The purpose of every email element
Subject line: get the email opened. That is its only job. It does not need to sell the product.
Preview text: support the subject line. Add context that makes opening feel worthwhile.
First line: keep them reading. If the first line is boring, they close the email regardless of what follows.
Body copy: build enough interest to earn a click. Not a purchase. The landing page handles conversion.
CTA: make the next action obvious. One primary CTA per email. Clear, specific, and impossible to miss.
Subject lines that work
Short beats long. 4-7 words outperform longer subject lines in our data. "Your order is ready" beats "Great news! Your order from [Brand] is packed and ready to ship!"
Specific beats vague. "3 products under $30" beats "Amazing deals inside." Numbers and specifics signal value.
Lowercase beats title case in most B2C contexts. It feels like a message from a person, not a broadcast.
Questions work for engagement emails. "Still thinking about it?" for abandoned cart. "How is it working out?" for post-purchase.
Avoid: all caps, excessive punctuation (!!!), spam trigger words (free, guaranteed, act now), and misleading subjects that do not match the email content.
Body copy structure
Open with the most important information. Not a greeting. Not "Happy Tuesday!" The value prop or the hook.
One idea per email. If you have three things to say, send three emails on different days. Emails with multiple CTAs and topics underperform single-focus emails by 30% in click rate.
Write at an 8th-grade reading level. Not because your audience is not smart. Because inbox reading is fast and distracted. Simple sentences, short paragraphs, clear words.
Use the inverted pyramid: conclusion first, supporting details second, background last. Most readers scan. Put the important stuff where they look.
CTAs that get clicks
Button text should describe what happens next. "Shop the collection" is better than "Click here." "Get your results" is better than "Learn more."

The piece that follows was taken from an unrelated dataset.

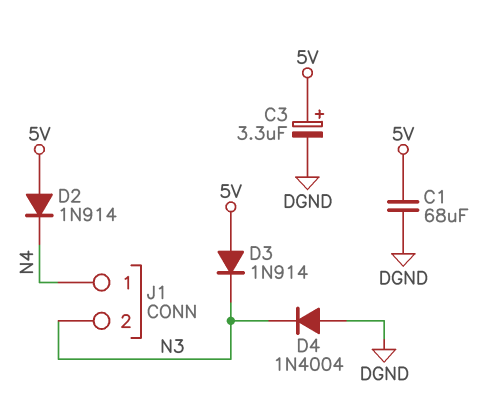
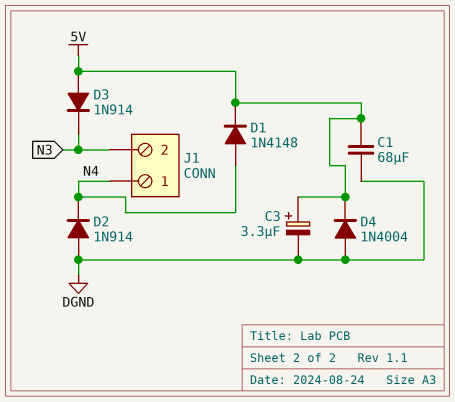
D1: none -> diode 1N4148 (A N4, K 5V)
D2: diode 1N914 (A 5V, K N4) -> diode 1N914 (A DGND, K N4)
D4: diode 1N4004 (A DGND, K N3) -> diode 1N4004 (A DGND, K 5V)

One primary CTA. If you have a secondary CTA, make it visually distinct (text link vs button). Two equally prominent buttons split attention and reduce overall clicks.
Place the primary CTA above the fold and repeat it at the bottom of the email. Scanners see the top one. Readers who scroll see the bottom one.
Color: the CTA button should be the highest-contrast element in the email. Test your button color against your brand palette. The "off-brand" color often wins because it stands out.
Copy mistakes that kill performance
Starting with "Hi [First Name], we wanted to let you know..." That is a filler opening. Delete it. Start with the value.
Writing walls of text. If a paragraph is longer than 3 lines on mobile, break it up.
Being clever instead of clear. Puns and wordplay are fun for the writer. The reader wants to know what they get.
Burying the CTA. If someone has to scroll past 500 words to find the button, most people leave before they reach it.
Using passive voice. "Your order has been shipped" is weaker than "We shipped your order." Active voice is direct and engaging.